AT_RANDOM: also in the auxiliary vector is 16 bytes of randomness that the kernel helpfully injects into every process it launches. Fix: zero those bytes using ptrace before the process starts.

rdtsc reads the CPU’s timestamp counter. It’s used by glibc’s dynamic linker for profiling. Since it’s not a syscall, seccomp can’t see it. The fix is prctl(PR_SET_TSC, PR_TSC_SIGSEGV), which causes rdtsc (and rdtscp) to fault with SIGSEGV. Our tracer catches the signal, checks whether the faulting instruction is 0F 31 (rdtsc) or 0F 01 F9 (rdtscp), and emulates it by writing a deterministic counter into the registers.

cpuid is pretty annoying. The dynamic linker calls it during init_cpu_features to detect CPU capabilities. Most CPUID leaves return identical data regardless of which core you’re on, but leaf 1 EBX bits 24–31 contain the Initial APIC ID, which identifies the physical core. If the process runs on core 0, the APIC ID is 0; on core 5, it’s 5. That single differing byte lives in ld-linux’s cpu_features struct.

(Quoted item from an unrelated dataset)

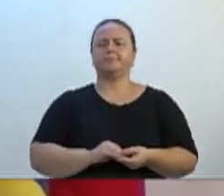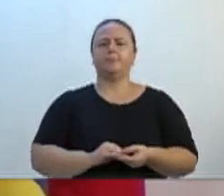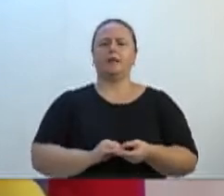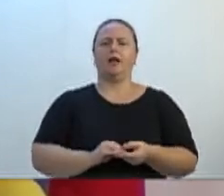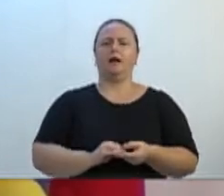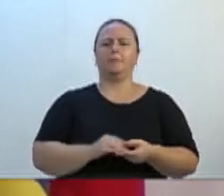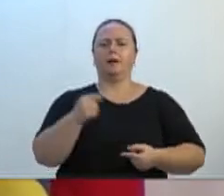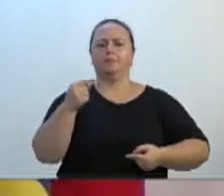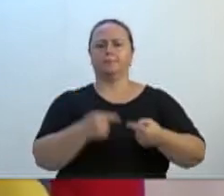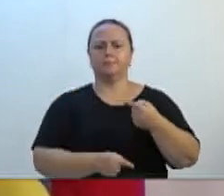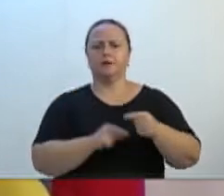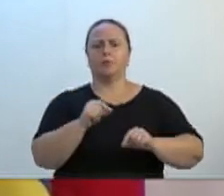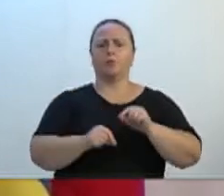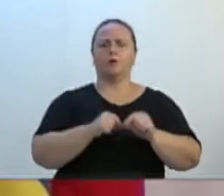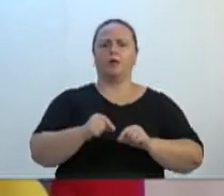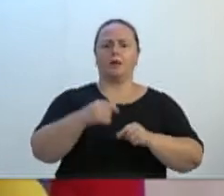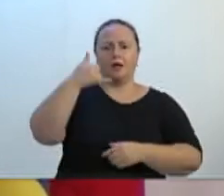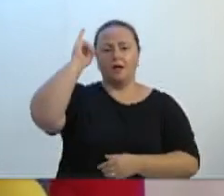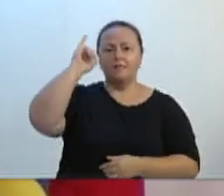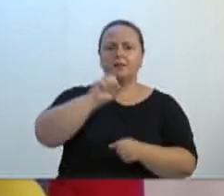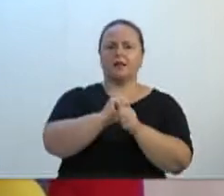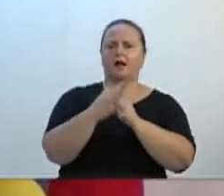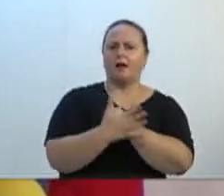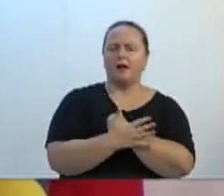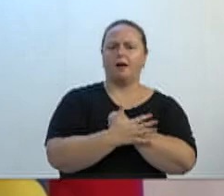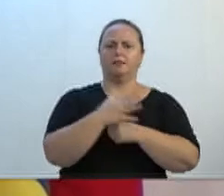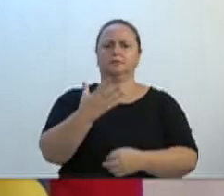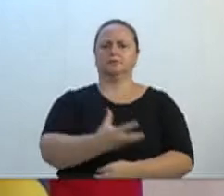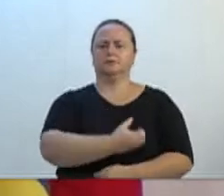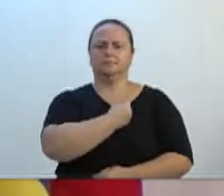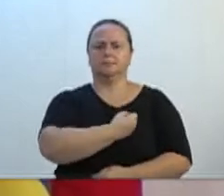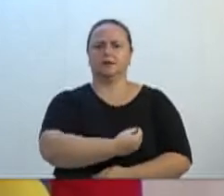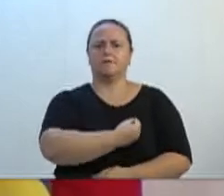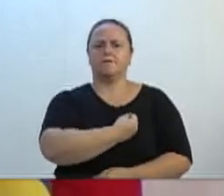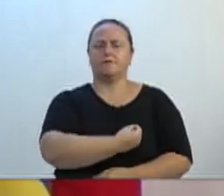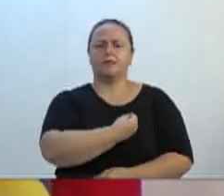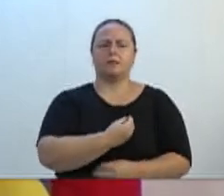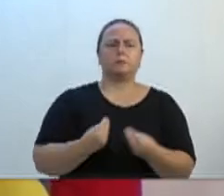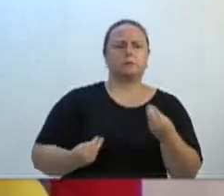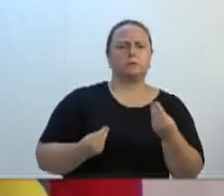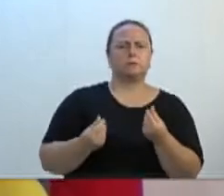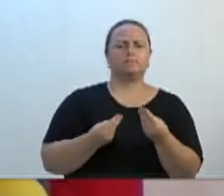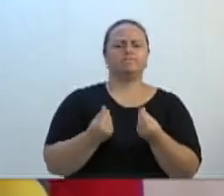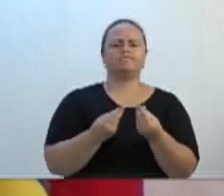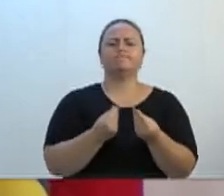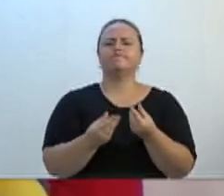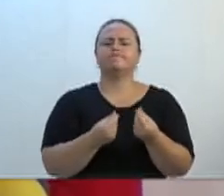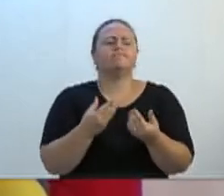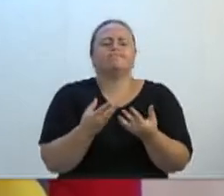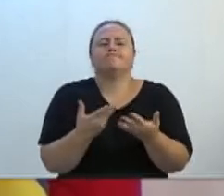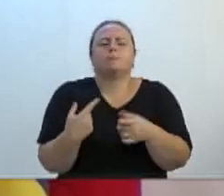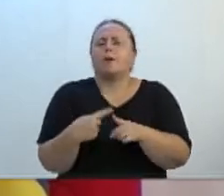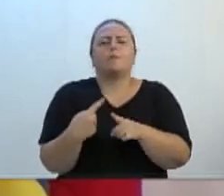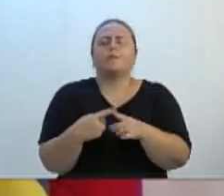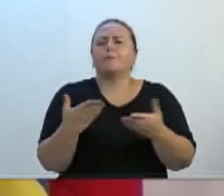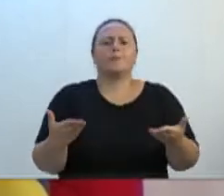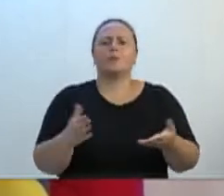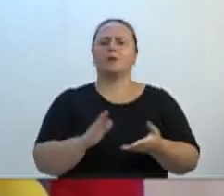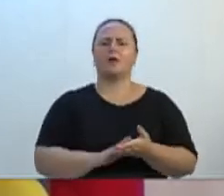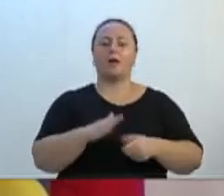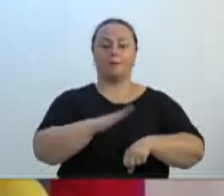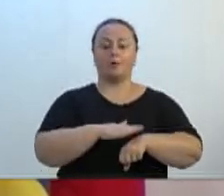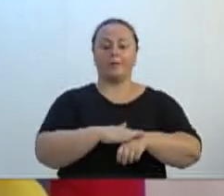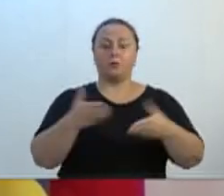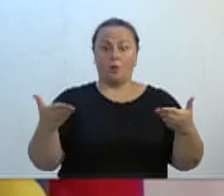coronavírus, ou isso aqui para combate, para salvar vidas, ou qual é a finalidade mais concreta, plausível para ficar neste momento de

The fix is arch_prctl(ARCH_SET_CPUID, 0), which programs the CPU to fault on CPUID. The tracer then emulates CPUID. How to emulate is an interesting question: in general I imagine that anyone who has a build farm will want to emulate the lowest common denominator set of CPU features that exist within the farm.

The kernel re-enables CPUID after every execve. This is different from the PR_SET_TSC behavior, which does survive exec.

rdrand ends us on a low note. This instruction’s whole purpose is to inject entropy into userspace. Unlike rdtsc and cpuid, there is no control register bit or prctl flag that makes it fault. The kernel simply has no mechanism to trap it. Your options are virtualization (a hypervisor can configure the VM-execution controls that cause rdrand to VM-exit) or binary rewriting (scan executable mappings for the rdrand opcode and patch it to a trapping instruction like ud2, then emulate in the ptrace handler).

Perfect is impossible, but pretty good is achievable

So the result is that deterministic computing is impossible in x86 due to fundamental properties of the ISA. Thanks, Intel. And they may even add new instructions later, which produce new forms of non-determinism. I imagine Intel and AMD’s answer to this is “use the virtualization extensions we gave you.” So now we understand why tools like Antithesis are hypervisor-based.

Having now gone down this rabbithole and come back out, my conclusions are:

yes, you can get “pretty good” determinism with some simple techniques that you implement on your own. But true determinism is much harder.
if your language runtime is mostly single threaded (e.g. Python, Ruby, Lua, WASM), you have a massive leg up here. If your language runtime is multi-threaded but can be single threaded for tests, that’s also fine. If you truly need multi-threading, then you need to make a deterministic scheduler, which is a hard problem.
I wish simulation-based techniques were better known in the industry. I’ve seen everyone point to FoundationDB as an example, but mostly as a curiosity, and never as a “we should do this”.